Rapid, high-throughput phenotypic profiling of endosymbiotic dinoflagellates (Symbiodiniaceae) using benchtop flow cytometry.

Endosymbiotic dinoflagellates (Family Symbiodiniaceae) are the primary producer of energy for many cnidarians, including corals. The intricate coral-dinoflagellate symbiotic relationship is becoming increasingly important under climate change, as its breakdown leads to mass coral bleaching and often mortality. Despite methodological progress, assessing the phenotypic traits of Symbiodiniaceae in-hospite remains a complex task.

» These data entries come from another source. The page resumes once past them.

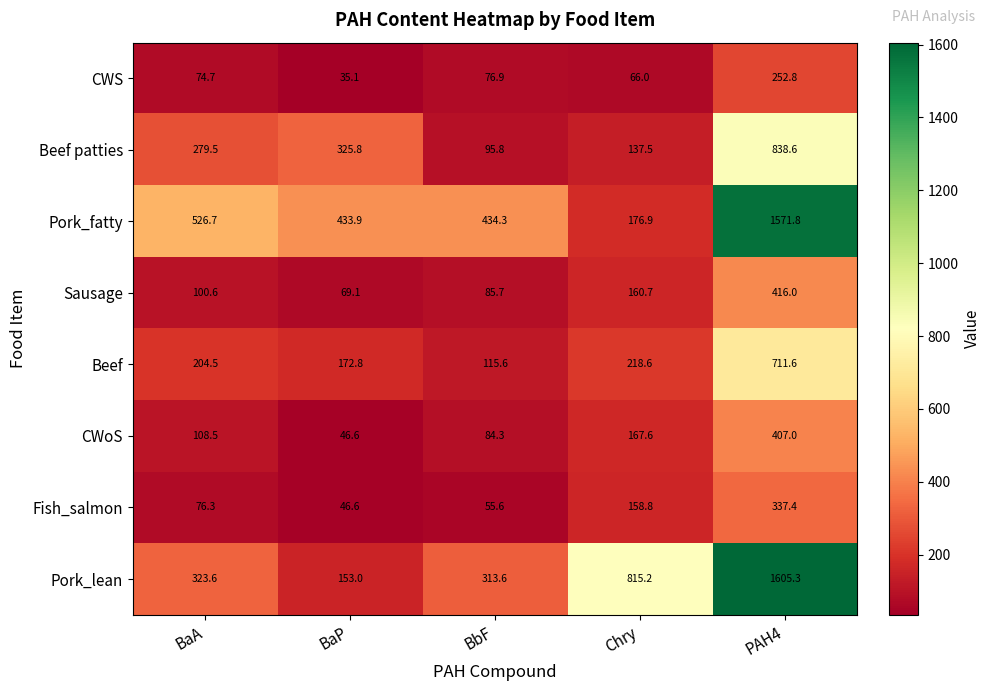

The value of CWS at BaP is 35.1. True or false?

True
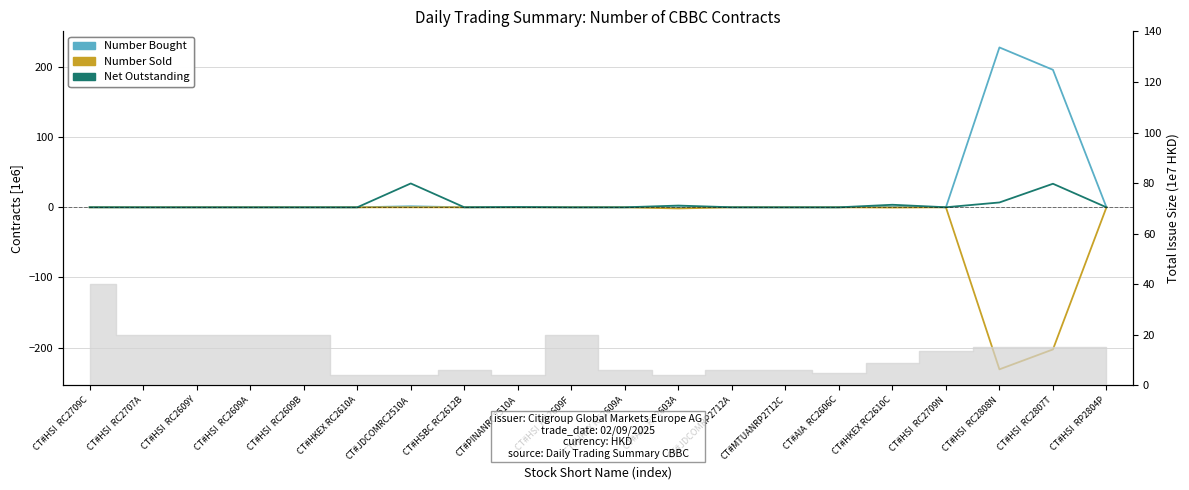

How many interior local valleys does the Number Bought series have?

2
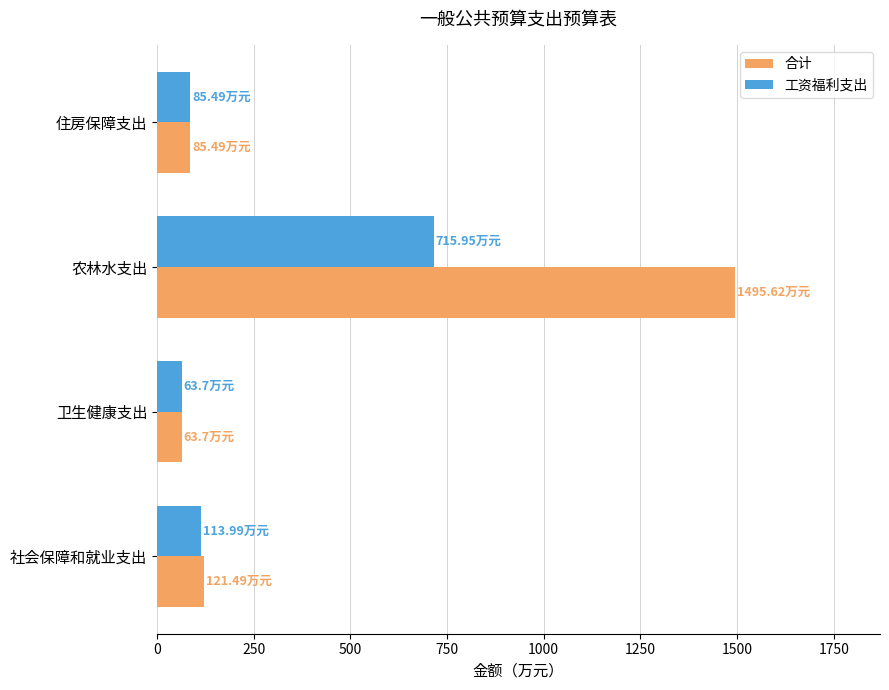

At which category is the sum across all series the highest?

农林水支出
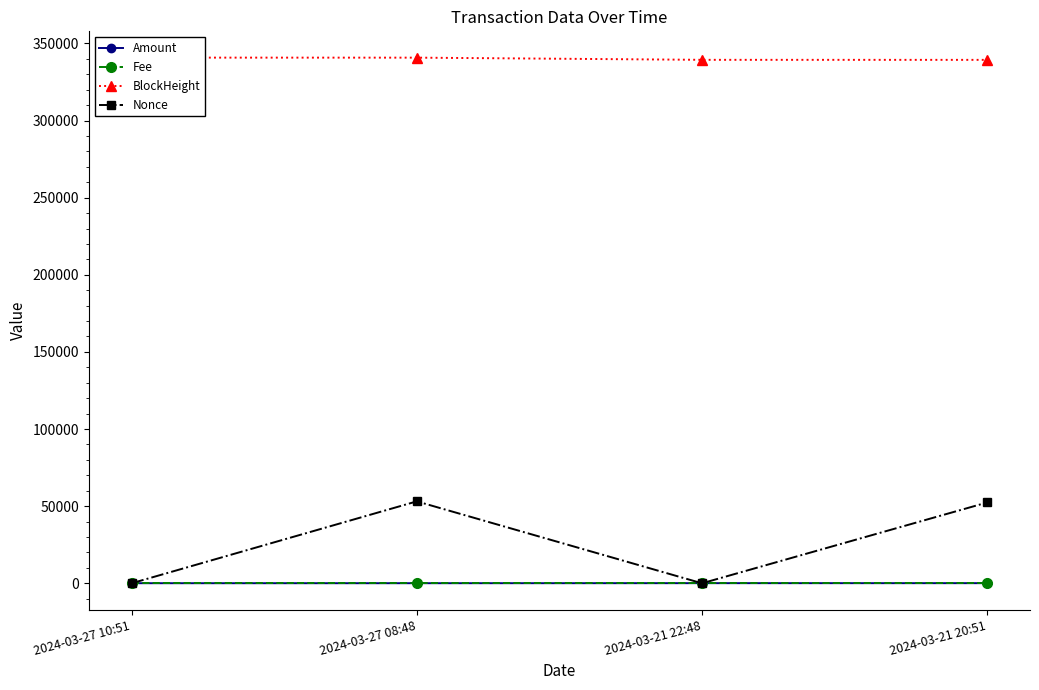

Is it true that Fee equals 0.3 at 2024-03-21 22:48?

False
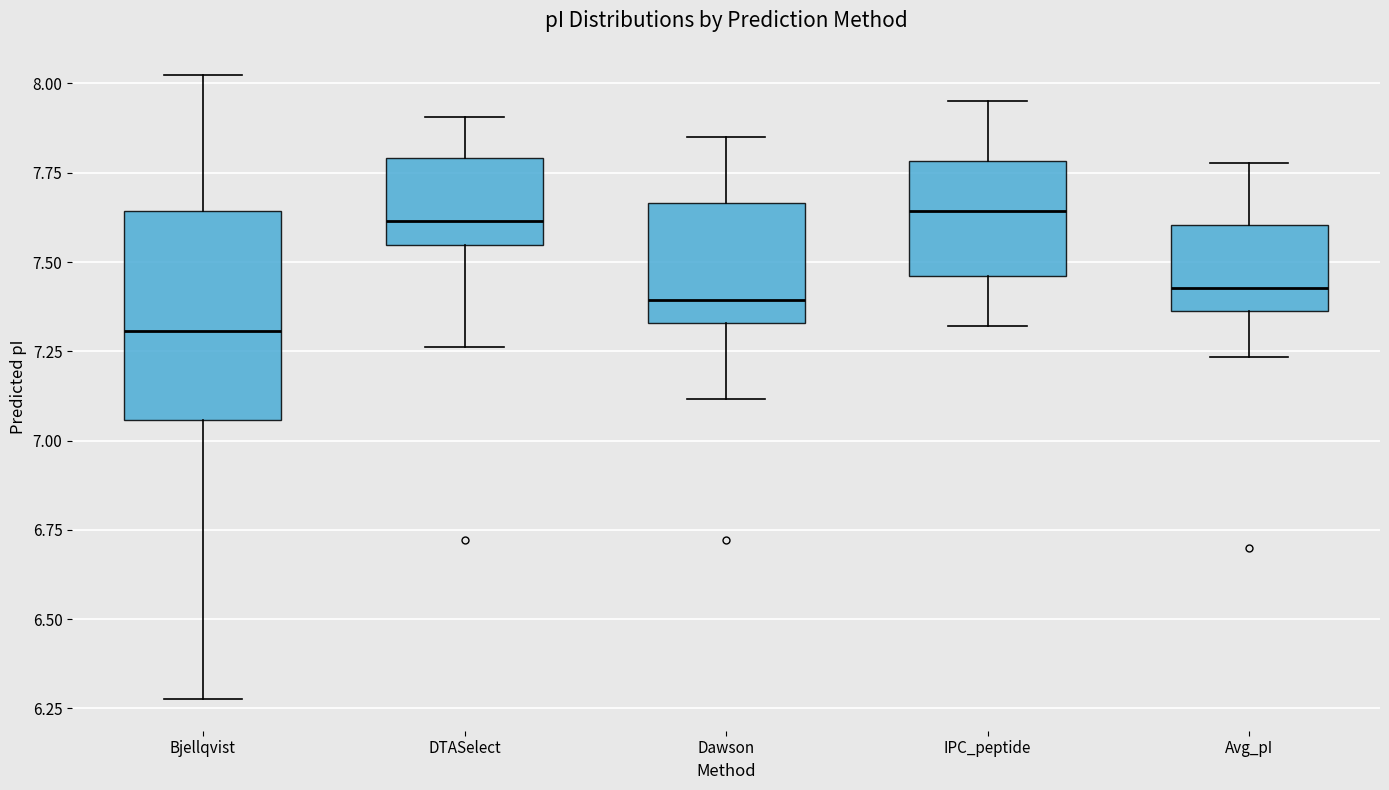

Which box is the tallest, from its lower edge to its upper edge?

Bjellqvist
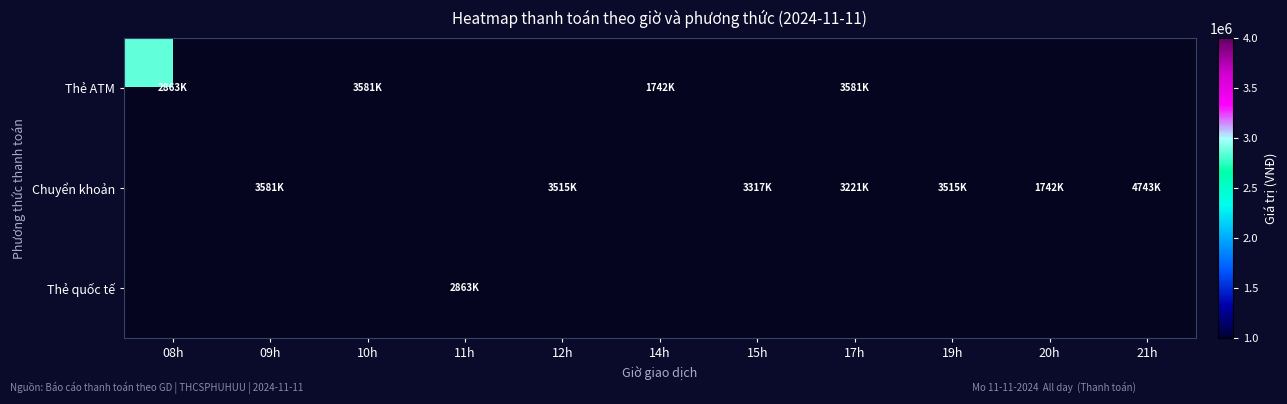

At which label does Thẻ ATM reach its peak?

10h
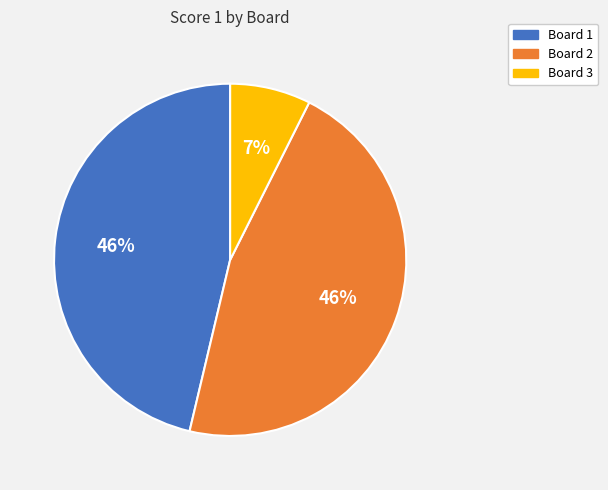

Does any single category account for the majority?

No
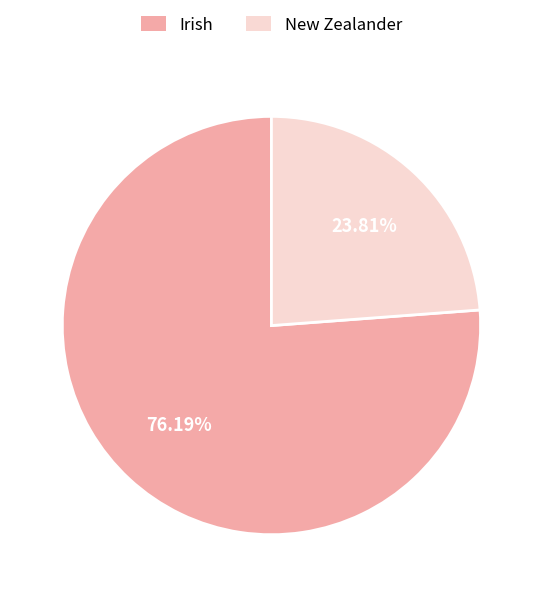

Is there any slice that represents more than half of the pie?

Yes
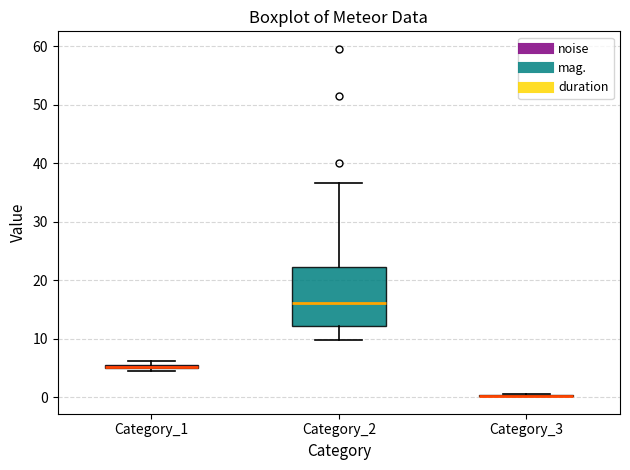

Which box is the tallest, from its lower edge to its upper edge?

Category_2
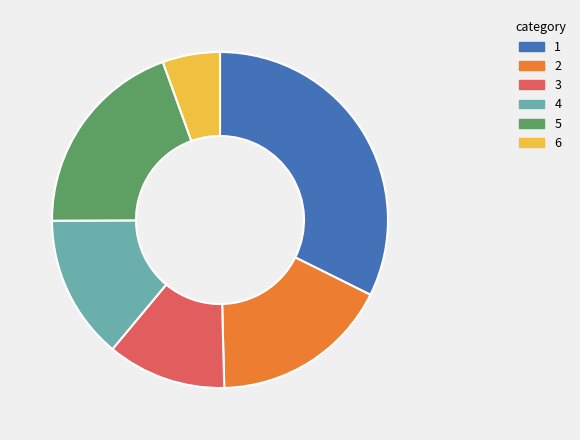

Rank the categories by value from highest to lowest.

1, 5, 2, 4, 3, 6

Bio-optics, biochemistry, or "-omics" techniques are expensive, often inaccessible to investigators, or lack the resolution required to understand single-cell phenotypic states within endosymbiotic dinoflagellate assemblages. To help address this issue, we developed a protocol that collects information on cell autofluorescence, shape, and size to simultaneously generate phenotypic profiles for thousands of Symbiodiniaceae cells, thus revealing phenotypic variance of the Symbiodiniaceae assemblage to the resolution of single cells. As flow cytometry is adopted as a robust and efficient method for cell counting, integration of our protocol into existing workflows allows researchers to acquire a new level of resolution for studies examining the acclimation and adaptation strategies of Symbiodiniaceae assemblages.